As usual, I will first run synthetic benchmarks.
SiSoftware Sandra 2004 measures the overall performance of the system as well as that of each of its subsystems, while PCMark 2004 benchmarks the computer performance in office and multimedia applications and also produces performance scores for the main subsystems (CPU, memory, graphical, and disk subsystem).
The CPU tests from SiSoftware Sandra 2005 show an almost twofold advantage of the dual-core processor over the Intel Core Solo. There is also a considerable difference between the notebooks in the graphics tests: the ASUS A6Q00Jc011 has a weaker graphics core than the ASUS V6X00J011 (GeForce Go 7300 against GeForce Go 7400). The worse results of the reviewed notebook in the disk subsystem tests are due to its having a HDD with a lower spindle rotation speed. The results of the CPU tests drop nearly by two times when the notebooks work on their batteries because they both reduce their CPU frequency to 1GHz to save power.

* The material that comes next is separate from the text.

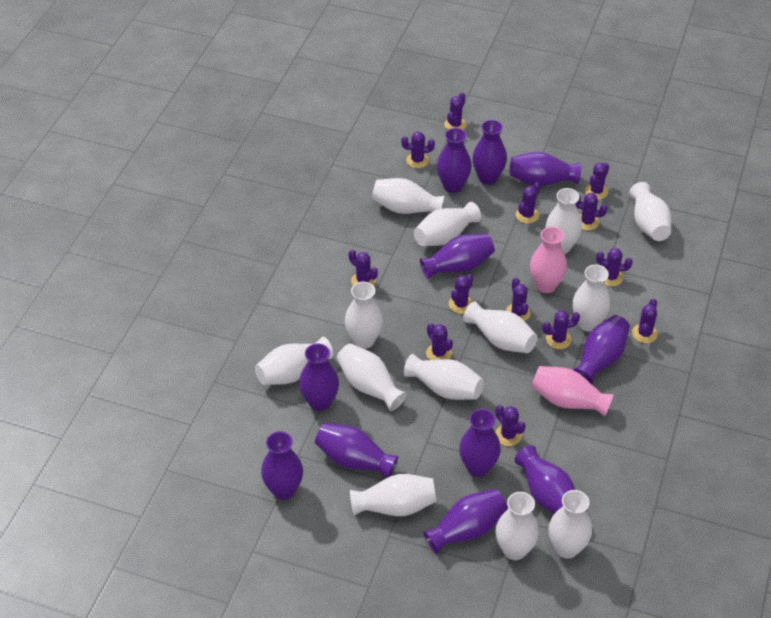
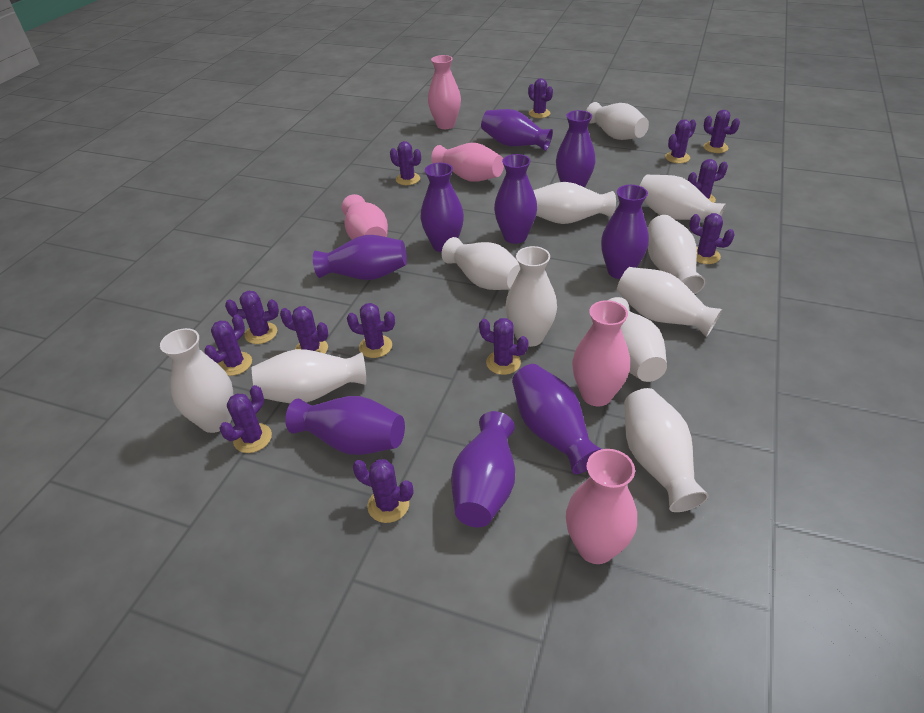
pink vase: 2 -> 5
purple vase: 11 -> 9
white vase: 13 -> 11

The Business Winstone 2004 test runs scripts of the following real-life office applications, several scripts at a time to simulate multi-tasking: Internet Explorer, Outlook, Word, Excel, Access, Project, PowerPoint, FrontPage, WinZip, and Norton AntiVirus Professional Edition.
The Multimedia Content Creation Winstone 2004 test determines the performance of a computer in the following multimedia applications: Windows Media Encoder, Adobe Photoshop and Adobe Premiere, NewTek LightWave 3D, Steinberg WaveLab, Micromedia Dreamweaver MX, and Micromedia Director MX.
The latest program versions were used, adapted specifically for dual-core processors. The results are presented in the following table and diagrams:
It is the CPU that largely determines the outcome of the Winstone tests, but multithreading is not used. That’s why the notebooks have similar results (the more complex Core Duo processor is even a little slower in this test). When the notebooks work on their batteries, their results are lower proportionally to the CPU frequency drop.